**PROBLEMS AND TASKS**
**a.** Repeat the part of the passage on Dayton's purchase of the BCS assets between "BCS conveyed its" and "BCS' corporate books].", inclusive.
**b.** In the passage on Dayton's purchase of the BCS assets, what share of the stock of C M Florida did William Falls own?
**c.** Pick up the passage on Dayton's purchase of the BCS assets where it stops and keep writing it.

**SELECTED TEXT**

*** Block opens ***

Dayton's purchase of the BCS assets was part of a larger transaction in which the assets of three corporations were purchased and certain liabilities of two corporations were assumed. Dayton bought substantially all of the assets of BCS, C M Florida, and C M Illinois. William Falls owned 100 percent of the stock of C M Illinois and BCS and 27 percent of the stock of C M Florida. As part of the purchase agreement, Falls became a full-time employee of Dayton. Following the acquisition of these assets, Dayton opened a chemical division, which was managed by William Falls (Schimpf Dep. at 5). The chemical division operated the plants of the acquired companies (Schimpf Dep. at 18-19), and sold its products to many of the former companies' customers (Schimpf Dep. at 22-25).

The complete names of these companies were Construction Maintenance Products, Inc., a Florida corporation, and Construction Maintenance Products, Inc., an Illinois corporation.

The Florida operations were moved to Oregon, Illinois, in 1978 or 1979 (Schimpf Dep. at 33).

BCS conveyed its assets to Dayton pursuant to the following provision of the contract:

At the closing, BCS shall assign, transfer and convey to Buyer [Dayton] all of the assets and properties of BCS, both tangible and intangible, including without limitation, all of its equipment . . ., all of its cash, inventory, accounts and notes receivable, trademarks, tradenames, licenses, contracts, leases, rights, and business, and its name and goodwill, EXCEPTING, however, its blending formulas and other trade secrets and the items in section 13 hereof [basically BCS' corporate books].

*** Block closes ***

**EXTRACTED RECORDS**

*** Block opens ***

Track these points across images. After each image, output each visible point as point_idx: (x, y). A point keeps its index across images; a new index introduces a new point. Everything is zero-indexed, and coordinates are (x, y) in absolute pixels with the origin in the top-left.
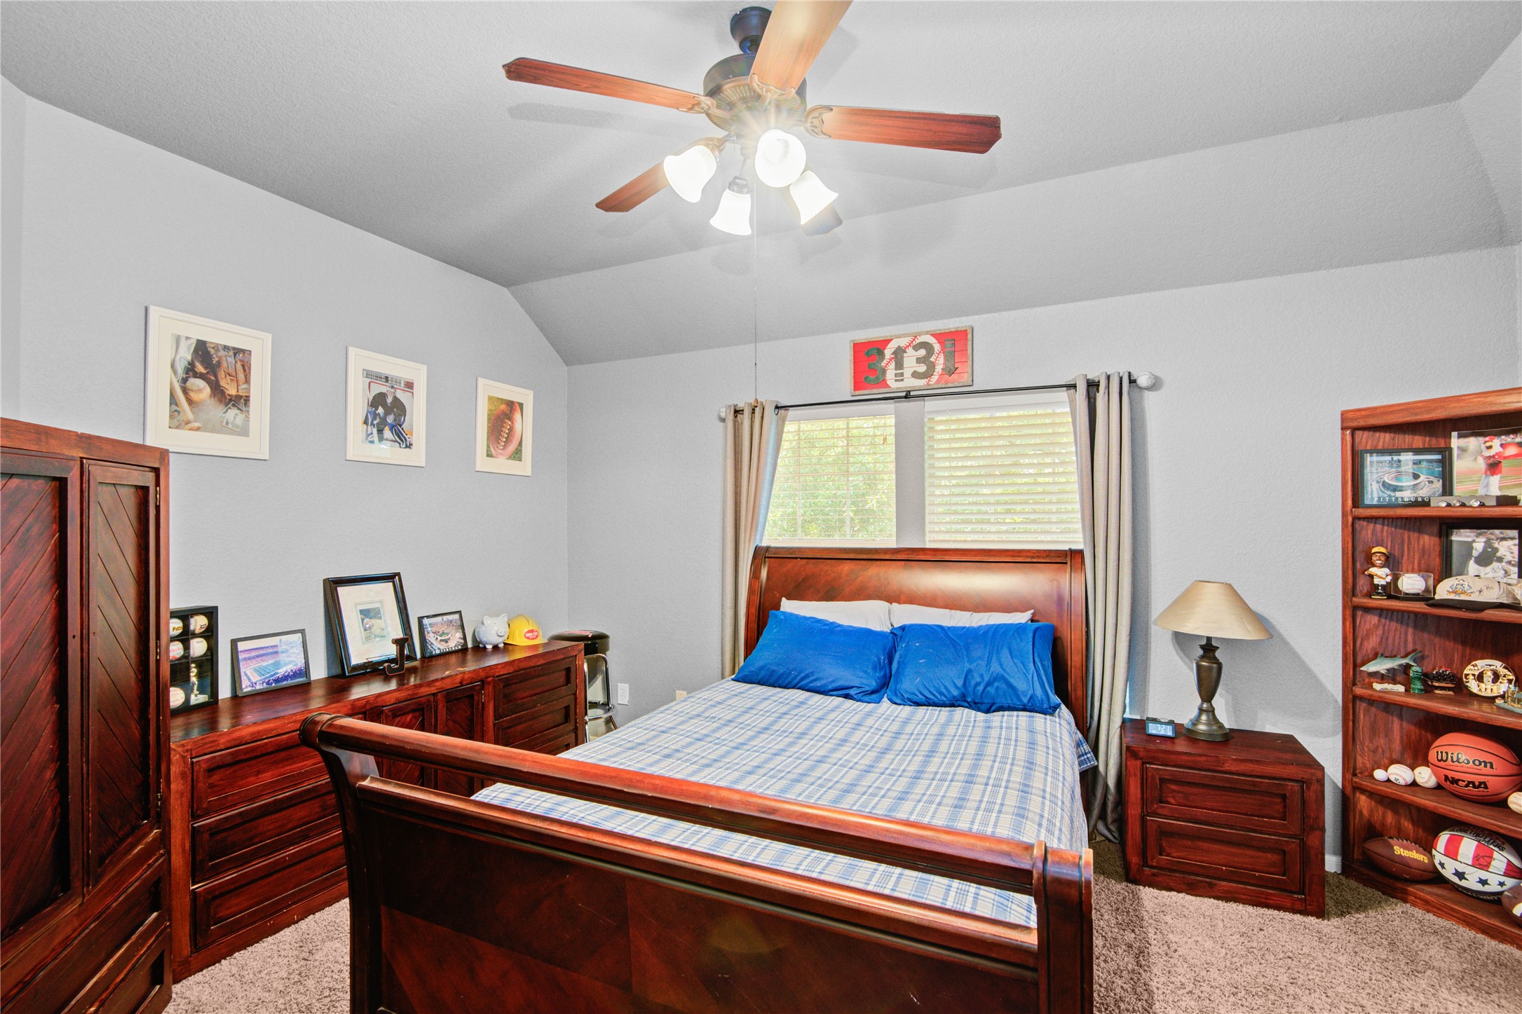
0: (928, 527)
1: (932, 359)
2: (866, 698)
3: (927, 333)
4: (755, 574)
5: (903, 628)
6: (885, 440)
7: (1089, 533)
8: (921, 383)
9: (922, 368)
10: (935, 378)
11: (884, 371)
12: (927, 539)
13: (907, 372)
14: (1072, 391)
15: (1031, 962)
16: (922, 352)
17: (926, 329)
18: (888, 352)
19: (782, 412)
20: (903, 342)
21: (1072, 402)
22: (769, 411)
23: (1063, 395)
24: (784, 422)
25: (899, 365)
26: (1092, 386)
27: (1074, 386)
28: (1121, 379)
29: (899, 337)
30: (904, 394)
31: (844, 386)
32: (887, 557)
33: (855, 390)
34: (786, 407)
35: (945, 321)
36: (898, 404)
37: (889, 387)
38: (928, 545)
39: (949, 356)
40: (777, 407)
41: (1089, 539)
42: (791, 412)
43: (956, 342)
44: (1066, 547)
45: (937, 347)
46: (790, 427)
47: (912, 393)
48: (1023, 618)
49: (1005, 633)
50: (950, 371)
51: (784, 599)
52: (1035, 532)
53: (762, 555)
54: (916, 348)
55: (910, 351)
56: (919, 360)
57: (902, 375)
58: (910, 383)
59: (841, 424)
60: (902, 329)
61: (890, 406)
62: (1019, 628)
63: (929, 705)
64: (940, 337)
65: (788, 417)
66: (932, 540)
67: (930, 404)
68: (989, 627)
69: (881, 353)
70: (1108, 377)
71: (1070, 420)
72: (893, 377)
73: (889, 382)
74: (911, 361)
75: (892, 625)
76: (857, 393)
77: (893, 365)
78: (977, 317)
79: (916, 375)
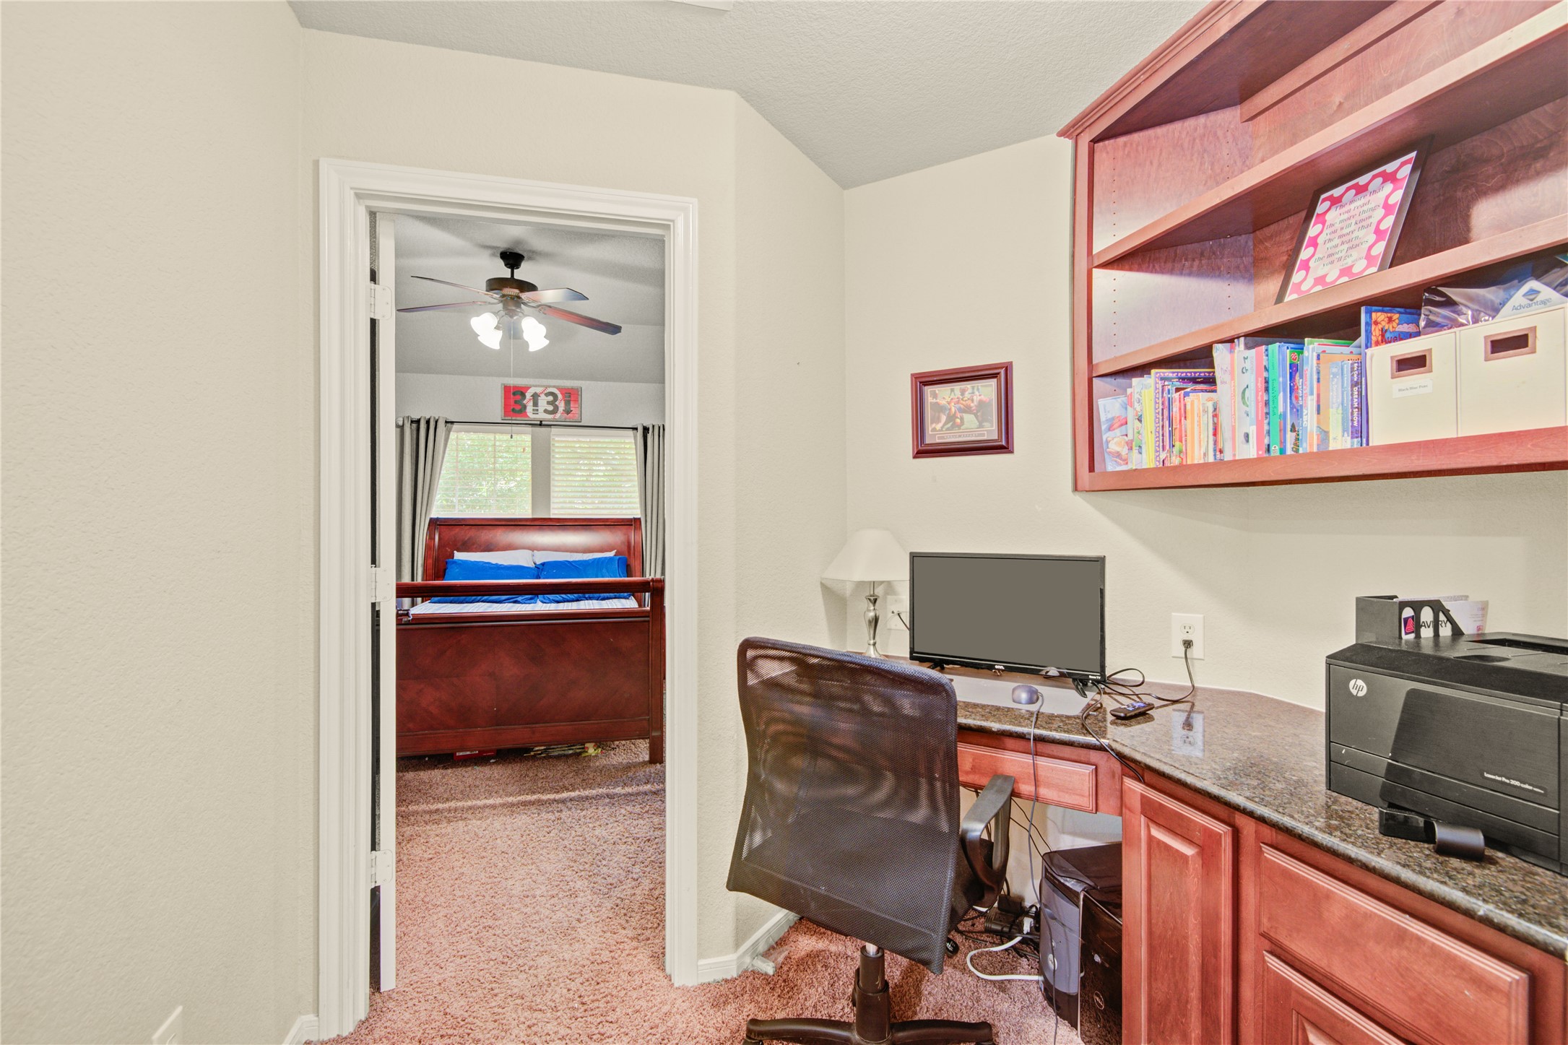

*** Block closes ***

**TASK RESPONSES**
**a.**
BCS conveyed its assets to Dayton pursuant to the following provision of the contract:

At the closing, BCS shall assign, transfer and convey to Buyer [Dayton] all of the assets and properties of BCS, both tangible and intangible, including without limitation, all of its equipment . . ., all of its cash, inventory, accounts and notes receivable, trademarks, tradenames, licenses, contracts, leases, rights, and business, and its name and goodwill, EXCEPTING, however, its blending formulas and other trade secrets and the items in section 13 hereof [basically BCS' corporate books].

**b.** 27 percent

**c.**
(Purchase Agreement at 2).

The Bill of Sale was similar to the Purchase Agreement:


BCS CHEMICAL, INC., . . . ("Grantor"), for $10 and other good and valuable consideration paid to it by DAYTON SURE-GRIP SHORE COMPANY, ("Grantee"), . . . does hereby sell, grant, convey, assign and set over to Grantee all of Grantor's assets of every kind and nature, whether tangible or intangible, whether real, personal, or mixed, wherever the same may be located, and including without limitation all machinery, equipment, trade fixtures, tools, appliances, repair parts, furniture and furnishings, vehicles, materials, supplies, inventories of raw materials, work in process and finished products, all licenses, contract rights, claims and causes of action, trademarks, tradenames, all of its cash, accounts receivable, notes receivable, and its business name and goodwill; EXCEPTING, however, Grantor's blending formulas and other trade secrets and its corporate books, records and seal.

Some of the formulas of BCS were transferred to Dayton as part of a license agreement.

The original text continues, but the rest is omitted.